# Provided data
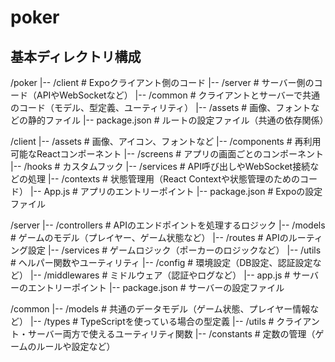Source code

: # poker

## 基本ディレクトリ構成
/poker
|-- /client         # Expoクライアント側のコード
|-- /server         # サーバー側のコード（APIやWebSocketなど）
|-- /common         # クライアントとサーバーで共通のコード（モデル、型定義、ユーティリティ）
|-- /assets         # 画像、フォントなどの静的ファイル
|-- package.json    # ルートの設定ファイル（共通の依存関係）

/client
|-- /assets            # 画像、アイコン、フォントなど
|-- /components        # 再利用可能なReactコンポーネント
|-- /screens           # アプリの画面ごとのコンポーネント
|-- /hooks             # カスタムフック
|-- /services          # API呼び出しやWebSocket接続などの処理
|-- /contexts          # 状態管理用（React Contextや状態管理のためのコード）
|-- App.js             # アプリのエントリーポイント
|-- package.json       # Expoの設定ファイル

/server
|-- /controllers       # APIのエンドポイントを処理するロジック
|-- /models            # ゲームのモデル（プレイヤー、ゲーム状態など）
|-- /routes            # APIのルーティング設定
|-- /services          # ゲームロジック（ポーカーのロジックなど）
|-- /utils             # ヘルパー関数やユーティリティ
|-- /config            # 環境設定（DB設定、認証設定など）
|-- /middlewares       # ミドルウェア（認証やログなど）
|-- app.js             # サーバーのエントリーポイント
|-- package.json       # サーバーの設定ファイル

/common
|-- /models            # 共通のデータモデル（ゲーム状態、プレイヤー情報など）
|-- /types             # TypeScriptを使っている場合の型定義
|-- /utils             # クライアント・サーバー両方で使えるユーティリティ関数
|-- /constants         # 定数の管理（ゲームのルールや設定など）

# Aim of the exercise
Leave out the images and copy all remaining data word for word.

# Exercise response
Source code

: # poker

## 基本ディレクトリ構成
/poker
|-- /client         # Expoクライアント側のコード
|-- /server         # サーバー側のコード（APIやWebSocketなど）
|-- /common         # クライアントとサーバーで共通のコード（モデル、型定義、ユーティリティ）
|-- /assets         # 画像、フォントなどの静的ファイル
|-- package.json    # ルートの設定ファイル（共通の依存関係）

/client
|-- /assets            # 画像、アイコン、フォントなど
|-- /components        # 再利用可能なReactコンポーネント
|-- /screens           # アプリの画面ごとのコンポーネント
|-- /hooks             # カスタムフック
|-- /services          # API呼び出しやWebSocket接続などの処理
|-- /contexts          # 状態管理用（React Contextや状態管理のためのコード）
|-- App.js             # アプリのエントリーポイント
|-- package.json       # Expoの設定ファイル

/server
|-- /controllers       # APIのエンドポイントを処理するロジック
|-- /models            # ゲームのモデル（プレイヤー、ゲーム状態など）
|-- /routes            # APIのルーティング設定
|-- /services          # ゲームロジック（ポーカーのロジックなど）
|-- /utils             # ヘルパー関数やユーティリティ
|-- /config            # 環境設定（DB設定、認証設定など）
|-- /middlewares       # ミドルウェア（認証やログなど）
|-- app.js             # サーバーのエントリーポイント
|-- package.json       # サーバーの設定ファイル

/common
|-- /models            # 共通のデータモデル（ゲーム状態、プレイヤー情報など）
|-- /types             # TypeScriptを使っている場合の型定義
|-- /utils             # クライアント・サーバー両方で使えるユーティリティ関数
|-- /constants         # 定数の管理（ゲームのルールや設定など）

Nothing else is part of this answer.